### Work instructions:
Which lines below fall between the one containing "artery; donor tissue sample. Male donor." and the one containing "tissue sample. Donor sex: male."? Repeat them exactly, counting both of those lines, and add nothing else.

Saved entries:
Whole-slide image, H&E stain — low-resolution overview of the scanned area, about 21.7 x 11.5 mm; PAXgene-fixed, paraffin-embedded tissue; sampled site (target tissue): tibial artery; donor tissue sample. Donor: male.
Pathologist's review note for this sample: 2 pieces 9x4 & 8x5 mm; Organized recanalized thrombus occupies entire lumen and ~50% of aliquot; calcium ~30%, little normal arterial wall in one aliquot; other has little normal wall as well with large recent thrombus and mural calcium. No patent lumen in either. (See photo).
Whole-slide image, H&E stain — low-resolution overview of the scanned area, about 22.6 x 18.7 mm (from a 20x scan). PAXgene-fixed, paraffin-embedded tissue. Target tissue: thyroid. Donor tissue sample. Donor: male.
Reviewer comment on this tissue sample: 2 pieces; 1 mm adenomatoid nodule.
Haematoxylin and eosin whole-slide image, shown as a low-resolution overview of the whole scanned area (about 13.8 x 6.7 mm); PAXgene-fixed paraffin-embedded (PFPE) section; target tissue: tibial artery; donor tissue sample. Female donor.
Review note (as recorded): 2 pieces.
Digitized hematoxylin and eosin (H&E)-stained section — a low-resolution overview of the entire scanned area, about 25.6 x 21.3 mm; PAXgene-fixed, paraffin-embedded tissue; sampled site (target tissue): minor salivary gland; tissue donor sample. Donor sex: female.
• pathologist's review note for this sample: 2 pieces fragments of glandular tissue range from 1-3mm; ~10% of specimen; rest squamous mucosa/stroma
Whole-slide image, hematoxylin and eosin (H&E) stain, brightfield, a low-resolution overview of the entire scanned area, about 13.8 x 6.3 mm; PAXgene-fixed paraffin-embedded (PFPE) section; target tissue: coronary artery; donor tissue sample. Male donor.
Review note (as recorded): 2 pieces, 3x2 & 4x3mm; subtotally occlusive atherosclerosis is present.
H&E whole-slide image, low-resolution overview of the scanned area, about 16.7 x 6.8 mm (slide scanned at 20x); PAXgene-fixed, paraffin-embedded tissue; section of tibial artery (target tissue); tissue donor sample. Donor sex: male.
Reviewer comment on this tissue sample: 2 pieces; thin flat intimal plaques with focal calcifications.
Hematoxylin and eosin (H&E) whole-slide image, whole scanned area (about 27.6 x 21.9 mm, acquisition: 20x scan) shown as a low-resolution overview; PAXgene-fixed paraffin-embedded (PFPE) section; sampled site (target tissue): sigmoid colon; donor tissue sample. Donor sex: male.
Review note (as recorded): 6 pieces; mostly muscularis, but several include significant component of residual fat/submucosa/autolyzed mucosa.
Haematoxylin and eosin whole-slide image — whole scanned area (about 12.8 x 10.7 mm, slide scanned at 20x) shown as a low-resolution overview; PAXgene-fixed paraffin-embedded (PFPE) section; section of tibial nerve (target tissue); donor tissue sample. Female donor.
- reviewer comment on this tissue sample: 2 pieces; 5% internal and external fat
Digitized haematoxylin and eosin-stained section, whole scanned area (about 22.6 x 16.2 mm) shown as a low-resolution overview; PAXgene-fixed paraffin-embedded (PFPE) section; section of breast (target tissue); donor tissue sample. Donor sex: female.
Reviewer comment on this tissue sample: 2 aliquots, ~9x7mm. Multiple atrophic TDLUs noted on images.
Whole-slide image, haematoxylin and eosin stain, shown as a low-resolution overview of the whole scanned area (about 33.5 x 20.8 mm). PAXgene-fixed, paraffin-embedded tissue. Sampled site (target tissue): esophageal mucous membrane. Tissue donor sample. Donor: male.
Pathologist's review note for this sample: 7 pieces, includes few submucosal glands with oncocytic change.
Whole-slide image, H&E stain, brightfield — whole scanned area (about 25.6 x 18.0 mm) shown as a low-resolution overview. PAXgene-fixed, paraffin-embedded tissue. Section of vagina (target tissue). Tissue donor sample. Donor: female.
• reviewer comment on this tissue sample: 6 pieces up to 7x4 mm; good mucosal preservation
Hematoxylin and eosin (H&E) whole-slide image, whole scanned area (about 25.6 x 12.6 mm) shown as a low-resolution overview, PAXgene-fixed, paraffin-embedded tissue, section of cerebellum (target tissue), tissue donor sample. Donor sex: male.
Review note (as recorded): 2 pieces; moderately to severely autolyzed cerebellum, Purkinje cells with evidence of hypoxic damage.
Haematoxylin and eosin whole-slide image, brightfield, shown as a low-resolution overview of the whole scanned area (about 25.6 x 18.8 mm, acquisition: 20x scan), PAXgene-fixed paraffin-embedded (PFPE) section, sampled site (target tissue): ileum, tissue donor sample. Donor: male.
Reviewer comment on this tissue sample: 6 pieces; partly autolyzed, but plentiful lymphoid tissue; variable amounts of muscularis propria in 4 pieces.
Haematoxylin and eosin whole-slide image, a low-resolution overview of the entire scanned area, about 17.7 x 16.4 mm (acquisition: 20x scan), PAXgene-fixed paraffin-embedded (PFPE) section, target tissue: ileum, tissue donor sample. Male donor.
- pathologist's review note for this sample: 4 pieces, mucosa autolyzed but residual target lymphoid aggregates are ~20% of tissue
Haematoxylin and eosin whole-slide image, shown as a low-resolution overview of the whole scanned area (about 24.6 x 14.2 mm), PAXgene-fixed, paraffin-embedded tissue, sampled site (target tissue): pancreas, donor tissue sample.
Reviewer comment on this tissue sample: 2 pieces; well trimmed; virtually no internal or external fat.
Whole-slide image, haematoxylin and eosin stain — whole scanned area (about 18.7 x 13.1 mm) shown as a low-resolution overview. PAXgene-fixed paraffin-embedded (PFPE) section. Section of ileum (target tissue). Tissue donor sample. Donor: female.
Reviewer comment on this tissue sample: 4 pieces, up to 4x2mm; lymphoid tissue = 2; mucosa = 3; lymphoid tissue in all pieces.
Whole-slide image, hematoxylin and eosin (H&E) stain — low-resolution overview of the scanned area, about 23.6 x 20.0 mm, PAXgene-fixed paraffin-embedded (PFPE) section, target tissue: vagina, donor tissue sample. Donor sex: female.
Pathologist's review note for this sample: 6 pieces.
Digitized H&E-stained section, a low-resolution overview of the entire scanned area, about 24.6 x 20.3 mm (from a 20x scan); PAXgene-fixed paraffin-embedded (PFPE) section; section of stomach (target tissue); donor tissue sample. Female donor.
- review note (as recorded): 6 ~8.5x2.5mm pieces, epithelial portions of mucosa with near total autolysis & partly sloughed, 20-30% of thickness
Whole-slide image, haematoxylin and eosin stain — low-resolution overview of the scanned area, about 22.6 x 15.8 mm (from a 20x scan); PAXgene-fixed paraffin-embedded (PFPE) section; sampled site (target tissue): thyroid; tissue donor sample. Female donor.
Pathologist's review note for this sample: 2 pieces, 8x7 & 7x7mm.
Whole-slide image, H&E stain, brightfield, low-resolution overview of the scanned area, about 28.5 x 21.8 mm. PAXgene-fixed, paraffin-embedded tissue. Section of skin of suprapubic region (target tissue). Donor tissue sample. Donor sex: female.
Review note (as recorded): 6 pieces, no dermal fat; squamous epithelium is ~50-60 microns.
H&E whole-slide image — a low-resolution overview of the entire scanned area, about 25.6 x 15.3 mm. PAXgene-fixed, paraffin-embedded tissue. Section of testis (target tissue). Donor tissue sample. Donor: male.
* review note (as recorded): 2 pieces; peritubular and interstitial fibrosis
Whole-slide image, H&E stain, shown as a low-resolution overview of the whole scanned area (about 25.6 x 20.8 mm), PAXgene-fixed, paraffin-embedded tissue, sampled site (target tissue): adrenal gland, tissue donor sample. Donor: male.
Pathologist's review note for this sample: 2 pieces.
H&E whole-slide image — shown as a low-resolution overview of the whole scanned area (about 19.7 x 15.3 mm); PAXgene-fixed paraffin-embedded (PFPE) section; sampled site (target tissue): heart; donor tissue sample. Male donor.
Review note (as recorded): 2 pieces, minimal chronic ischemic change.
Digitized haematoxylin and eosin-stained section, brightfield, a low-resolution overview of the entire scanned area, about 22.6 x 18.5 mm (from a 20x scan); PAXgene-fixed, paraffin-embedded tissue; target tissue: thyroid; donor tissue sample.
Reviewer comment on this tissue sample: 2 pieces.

### Solution:
Whole-slide image, hematoxylin and eosin (H&E) stain, brightfield, a low-resolution overview of the entire scanned area, about 13.8 x 6.3 mm; PAXgene-fixed paraffin-embedded (PFPE) section; target tissue: coronary artery; donor tissue sample. Male donor.
Review note (as recorded): 2 pieces, 3x2 & 4x3mm; subtotally occlusive atherosclerosis is present.
H&E whole-slide image, low-resolution overview of the scanned area, about 16.7 x 6.8 mm (slide scanned at 20x); PAXgene-fixed, paraffin-embedded tissue; section of tibial artery (target tissue); tissue donor sample. Donor sex: male.
Reviewer comment on this tissue sample: 2 pieces; thin flat intimal plaques with focal calcifications.
Hematoxylin and eosin (H&E) whole-slide image, whole scanned area (about 27.6 x 21.9 mm, acquisition: 20x scan) shown as a low-resolution overview; PAXgene-fixed paraffin-embedded (PFPE) section; sampled site (target tissue): sigmoid colon; donor tissue sample. Donor sex: male.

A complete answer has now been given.